_O QUE FAZER_.
1 – Transcreva, do texto sobre a retirada do DCM do ar, o trecho que começa com as palavras que contêm "O Diário do" e termina com "majoritária da banda.".
2 – Liste todas as pessoas mencionadas pelo nome no texto sobre a retirada do DCM do ar.
3 – Escreva a continuação do texto sobre a retirada do DCM do ar, começando logo após a última frase.

O Diário do Centro do Mundo (DCM) foi tirado do ar nesta quarta-feira, 7, por decisão do Poder Judiciário do Tocantins. Até a manhã desta quinta-feira, 8, o acesso não foi restabelecido. Em transmissão ao vivo, o diretor do veículo, Kiko Nogueira, revelou que o processo corre em segredo de justiça, mas o advogado Francisco Ramos confirmou ao Conjur que a ação é da deputada estadual e candidata a prefeita de Palmas, Janad Valcari (PL). O site repercutiu um faturamento de R$ 23 milhões a Barões da Pisadinhas em contratos com prefeituras desde maio de 2022. A parlamentar era sócia majoritária da banda.

_DADOS FORNECIDOS_.
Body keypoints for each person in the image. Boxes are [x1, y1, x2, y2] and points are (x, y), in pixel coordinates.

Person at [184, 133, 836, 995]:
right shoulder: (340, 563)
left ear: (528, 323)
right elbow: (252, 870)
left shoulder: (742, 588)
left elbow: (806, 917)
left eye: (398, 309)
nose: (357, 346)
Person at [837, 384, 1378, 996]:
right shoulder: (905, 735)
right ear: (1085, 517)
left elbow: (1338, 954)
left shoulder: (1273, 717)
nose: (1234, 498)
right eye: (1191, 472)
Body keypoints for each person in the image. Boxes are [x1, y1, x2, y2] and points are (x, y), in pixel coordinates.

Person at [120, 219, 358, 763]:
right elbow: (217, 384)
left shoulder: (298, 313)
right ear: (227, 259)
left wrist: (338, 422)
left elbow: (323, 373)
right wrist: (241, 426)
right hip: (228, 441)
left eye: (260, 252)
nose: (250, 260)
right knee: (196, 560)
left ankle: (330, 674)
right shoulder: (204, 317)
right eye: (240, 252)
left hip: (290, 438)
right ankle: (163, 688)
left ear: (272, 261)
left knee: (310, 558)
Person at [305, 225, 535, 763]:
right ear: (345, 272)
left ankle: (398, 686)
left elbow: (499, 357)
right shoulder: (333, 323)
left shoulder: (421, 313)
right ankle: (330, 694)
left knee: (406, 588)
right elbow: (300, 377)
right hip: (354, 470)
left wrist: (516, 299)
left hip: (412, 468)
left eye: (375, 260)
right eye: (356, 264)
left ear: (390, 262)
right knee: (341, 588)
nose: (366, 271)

_RESPOSTAS EM ORDEM_.
1 –
O Diário do Centro do Mundo (DCM) foi tirado do ar nesta quarta-feira, 7, por decisão do Poder Judiciário do Tocantins. Até a manhã desta quinta-feira, 8, o acesso não foi restabelecido. Em transmissão ao vivo, o diretor do veículo, Kiko Nogueira, revelou que o processo corre em segredo de justiça, mas o advogado Francisco Ramos confirmou ao Conjur que a ação é da deputada estadual e candidata a prefeita de Palmas, Janad Valcari (PL). O site repercutiu um faturamento de R$ 23 milhões a Barões da Pisadinhas em contratos com prefeituras desde maio de 2022. A parlamentar era sócia majoritária da banda.

2 – Kiko Nogueira, Francisco Ramos e Janad Valcari.

3 –
VIOLENTA CENSURA
A determinação da Justiça tocantinense não foi bem recebida. Especialistas e jornalistas condenaram a medida. A Associação Brasileira de Imprensa (ABI) emitiu repúdio. “A decisão torna-se ainda mais absurda quando se constata que o proprietário do DCM foi pego de surpresa, ao ver o site excluído da internet. Embora o Judiciário de Tocantins tenha afirmado que tentou contato com ele, no mínimo não o fez com o devido cuidado e imparcialidade”, afirma a entidade, que completa: “Violenta censura”.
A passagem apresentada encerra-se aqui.